Here is a canonical tree that may need rebalancing after a new
value is inserted (and obviously there are the corresponding
mirror image cases):
20
/ \
/ \
10 40
/ \
/ \
30 50
Note: the tree is shown as complete, with '20' at the top, but
that isn't actually necessary for what follows. The '20' node
could be in the middle of the tree, and there could be additional
subtrees below the '10', '30', and '50' nodes, as long as:
one: the height of those three leaf nodes is all the same; and
two: all nodes after '20' along the insertion path are "level",
ie, their left and right subtrees have equal heights.
So, if we're going to insert a new value, there are three cases:
somewhere under the 10 (eg, 5 or 15), somewhere under the 30 (eg,
25 or 35), or somewhere under the 50 (eg 45 or 55). Let's look at
the "under 10" case first. The new tree looks like this:
20
/ \
/ \
10 40
.... / \
/ \
30 50
where the .... means something got added somewhere in the left or
right subtree of the 10. The "balance" factor of the 10 node will
have been adjusted already, by virtue of being downstream from the
"tipping point" node, which is the 20 node in this case. The
height of 20's left side has grown by one, so the 20 node needs to
be marked as "level", but nothing else needs to happen.
Now let's look at the "under 50" case. The new tree looks like
this:
20
/ \
/ \
10 40
/ \
/ \
30 50
....
For sure this tree needs to be rebalanced. After inserting a new
value, rebalancing an AVL tree is a local operation, involving
just a few nodes in the interior of the tree. Here we have the
easier of the two cases where rebalancing needs to happen.
Typically the transformation done is described as a "rotation".
Conceptually it could be described thusly:
one: move the 20 node down and to the left;
two: move the 40 node up to where the 20 node used to be;
three: change the left link in the 40 node to point to the
20 node, and set the right link of the 20 node (which
used to point to the 40 node) to point to the 30 node.
Here is the post-rotation picture:
40
/ \
/ \
20 50
/ \ ....
/ \
10 30
To adjust the balance factors, the 20 node and the 40 node both
need to be set to "level". (The balance on the 50 node will have
been adjusted already, according to whether the insertion happened
on the left or the right.) Whatever parent pointer used to point
to the 20 node needs to be set to point to the 40 node. The
parent pointer could be a left- or right- pointer in what was 20's
parent node, or it could the root_ pointer if the 20 node was at
the top of the tree.
Now let's look at the "under 30" case. Here is what the tree
looks like after the new value is inserted:
20
/ \
/ \
10 40
/ \
/ \
30 50
....
Suppose we try the same rotation we did for the "under 50" case.
The resulting tree would be:
40
/ \
/ \
20 50
/ \
/ \
10 30
....
Obviously that didn't help - the tree shown has the same out-of-
balance problem as the original, except on the left instead of on
the right.

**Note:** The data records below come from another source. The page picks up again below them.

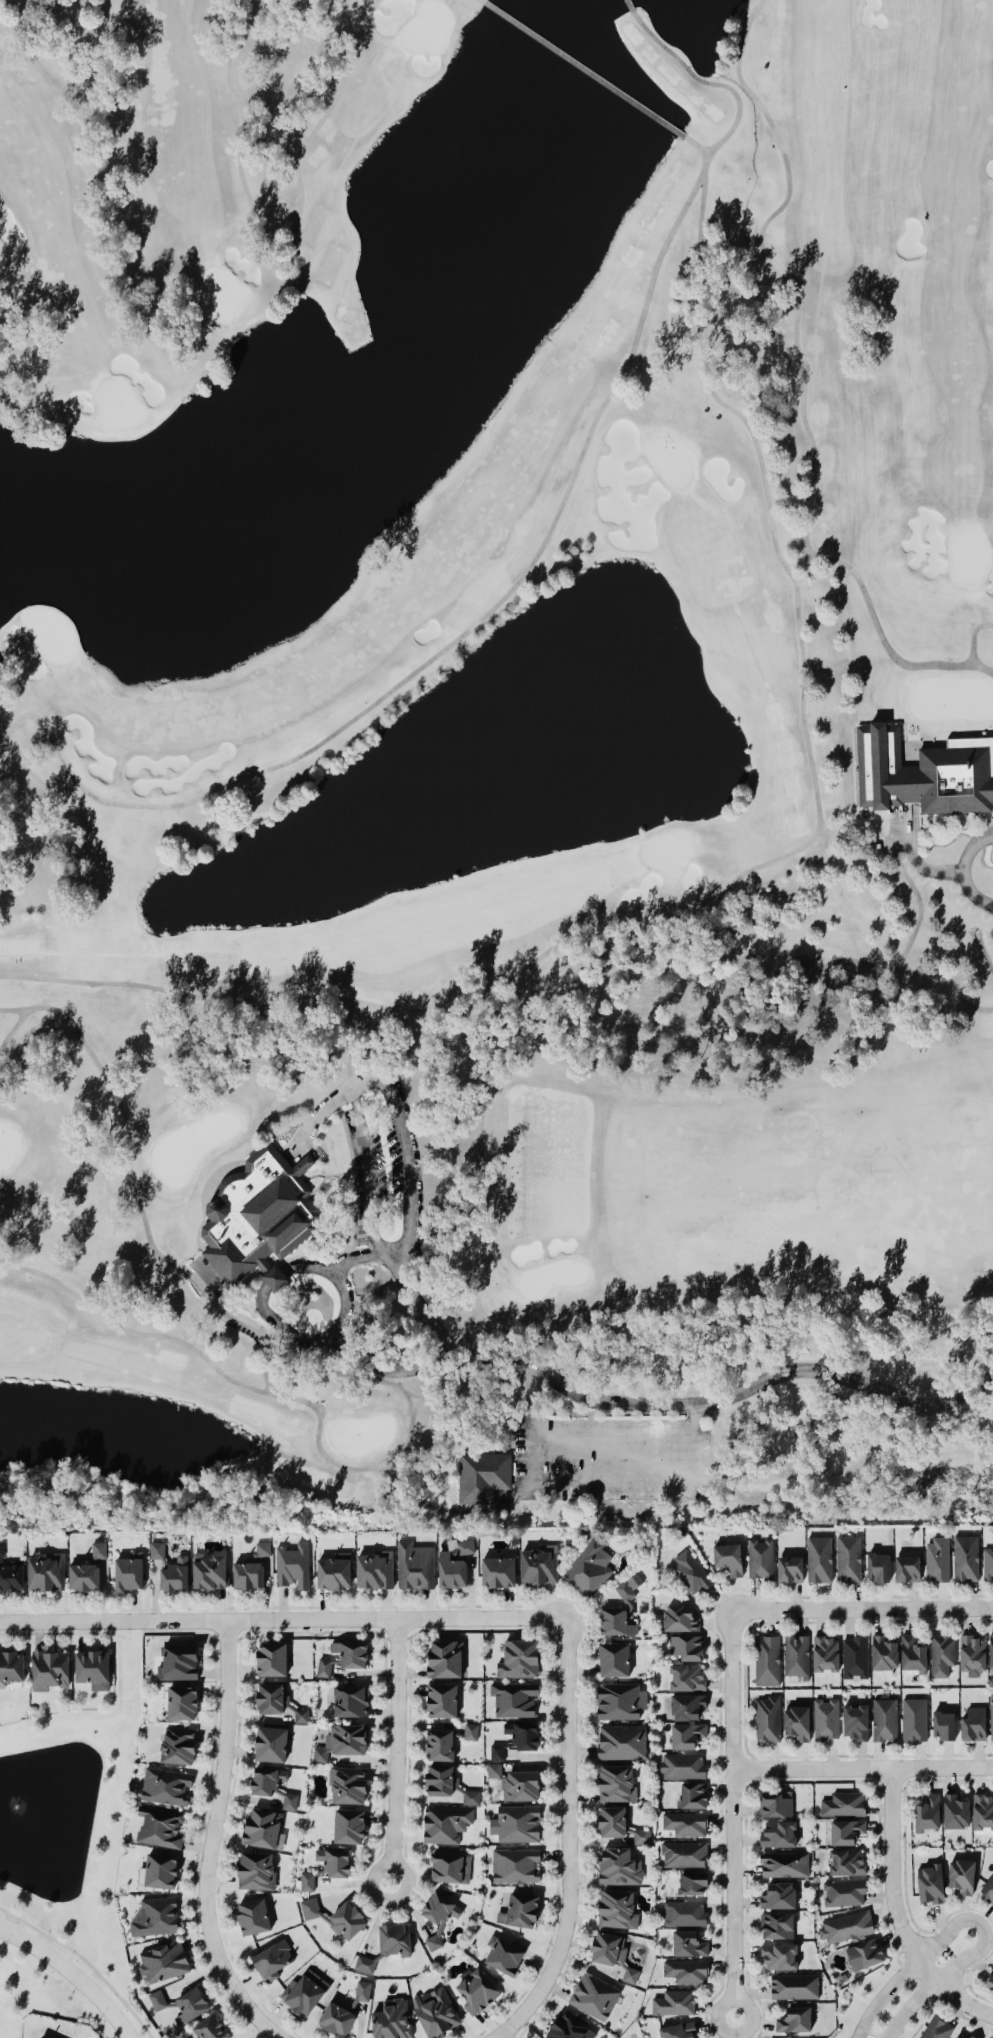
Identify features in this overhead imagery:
park: (496, 764)
building: (924, 771)
road: (902, 829)
road: (886, 845)
road: (964, 867)
road: (929, 868)
road: (322, 1105)
road: (405, 1162)
road: (369, 1169)
building: (258, 1215)
road: (360, 1255)
road: (344, 1289)
road: (418, 1303)
road: (390, 1369)
road: (726, 1395)
road: (611, 1437)
building: (482, 1474)
road: (592, 1479)
building: (157, 1548)
building: (1, 1549)
building: (728, 1557)
building: (937, 1557)
building: (966, 1557)
building: (760, 1558)
building: (819, 1558)
building: (848, 1558)
building: (987, 1562)
building: (414, 1564)
building: (454, 1564)
building: (292, 1565)
building: (538, 1565)
building: (373, 1566)
building: (589, 1566)
building: (877, 1566)
building: (906, 1566)
building: (86, 1568)
building: (250, 1568)
building: (789, 1568)
building: (209, 1569)
building: (333, 1569)
building: (45, 1570)
building: (497, 1570)
building: (128, 1571)
building: (690, 1571)
building: (174, 1573)
building: (11, 1576)
building: (624, 1589)
road: (861, 1607)
building: (679, 1616)
road: (281, 1619)
building: (615, 1621)
building: (686, 1645)
building: (990, 1649)
building: (350, 1652)
building: (825, 1652)
building: (883, 1652)
building: (941, 1652)
building: (795, 1653)
building: (912, 1653)
building: (971, 1653)
building: (855, 1655)
building: (271, 1657)
building: (443, 1657)
building: (613, 1657)
building: (766, 1657)
building: (519, 1658)
building: (177, 1660)
building: (11, 1664)
building: (323, 1665)
building: (92, 1666)
building: (49, 1669)
building: (687, 1676)
building: (272, 1697)
building: (514, 1697)
building: (442, 1698)
building: (350, 1699)
building: (619, 1699)
building: (181, 1701)
building: (687, 1704)
building: (991, 1712)
building: (301, 1715)
building: (766, 1717)
building: (826, 1718)
building: (884, 1718)
building: (914, 1718)
building: (796, 1721)
building: (855, 1721)
building: (943, 1723)
building: (973, 1723)
building: (470, 1729)
building: (523, 1733)
building: (686, 1734)
building: (341, 1739)
building: (621, 1741)
building: (270, 1742)
building: (439, 1742)
building: (178, 1743)
road: (396, 1750)
building: (497, 1750)
building: (682, 1764)
road: (861, 1768)
building: (447, 1781)
building: (515, 1782)
building: (614, 1782)
building: (346, 1783)
building: (166, 1784)
building: (272, 1784)
building: (692, 1793)
building: (775, 1802)
fountain: (11, 1803)
building: (842, 1803)
building: (983, 1809)
building: (954, 1811)
road: (730, 1812)
building: (927, 1812)
building: (685, 1821)
building: (445, 1822)
building: (518, 1822)
building: (620, 1823)
building: (348, 1824)
building: (159, 1825)
building: (261, 1826)
building: (845, 1830)
building: (776, 1832)
road: (566, 1840)
road: (207, 1841)
building: (683, 1853)
building: (334, 1861)
building: (846, 1861)
building: (783, 1863)
building: (516, 1864)
building: (449, 1866)
building: (618, 1866)
building: (255, 1869)
building: (157, 1870)
building: (961, 1874)
building: (307, 1879)
building: (691, 1881)
building: (929, 1882)
building: (987, 1887)
building: (844, 1891)
building: (776, 1894)
building: (439, 1907)
building: (615, 1907)
building: (519, 1908)
building: (684, 1911)
building: (154, 1915)
building: (252, 1915)
road: (893, 1915)
building: (337, 1916)
road: (966, 1920)
building: (776, 1924)
building: (845, 1925)
building: (433, 1940)
building: (687, 1941)
building: (386, 1943)
building: (605, 1947)
building: (503, 1952)
building: (864, 1952)
building: (778, 1954)
building: (272, 1958)
building: (163, 1959)
building: (686, 1969)
road: (73, 1973)
building: (629, 1973)
building: (989, 1978)
building: (793, 1985)
building: (362, 1989)
building: (475, 1989)
building: (305, 1990)
building: (593, 1994)
building: (157, 1998)
building: (674, 2001)
building: (190, 2004)
building: (435, 2010)
building: (336, 2017)
building: (391, 2018)
building: (793, 2018)
building: (569, 2026)
building: (211, 2027)
building: (936, 2028)
building: (678, 2030)
road: (632, 2035)
building: (52, 2036)
building: (969, 2036)
building: (40, 2037)
road: (491, 2037)
road: (492, 2037)
building: (956, 2037)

We need to do something different, but what?
It's common to see the transformation needed here described as a
"double rotation", but I think it might be easier to understand if
described like this:
one: reach down, grab the 30 node, pull it up to the top;
two: set 30's left link to point to the 20 node, 30's right
link to point to the 40 node;
three: set 20's right link to point to the original value of
30's left link, and 40's left link to point to the
original value of 30's right link
Here is the resulting picture:
30
/ \
/ \
20 40
/ .? ?. \
/ \
10 50
Note the .... that was under the 30 got split, with half of it put
under the 20, and half of it put under the 40. If the 30 node was
previously a leaf, only one of those two pointers will be
non-null.
For balance factors: the 30 node should be set level; the 20
node should be set level if the insertion happened down 30's left
side, and "leftish" otherwise; the 40 node should be set level if
the insertion happened down 30's right side, and "rightish"
otherwise.
And of course whatever parent node was previously pointing to 20
needs to be set to point to the 30 node.
NOTE: The discussion above assumes all nodes along the insertion
path and downstream of the 20 node have had their balance factors
adjusted already. Nodes upstream of the 20 node all keep the same
balance factors they had before the insertion.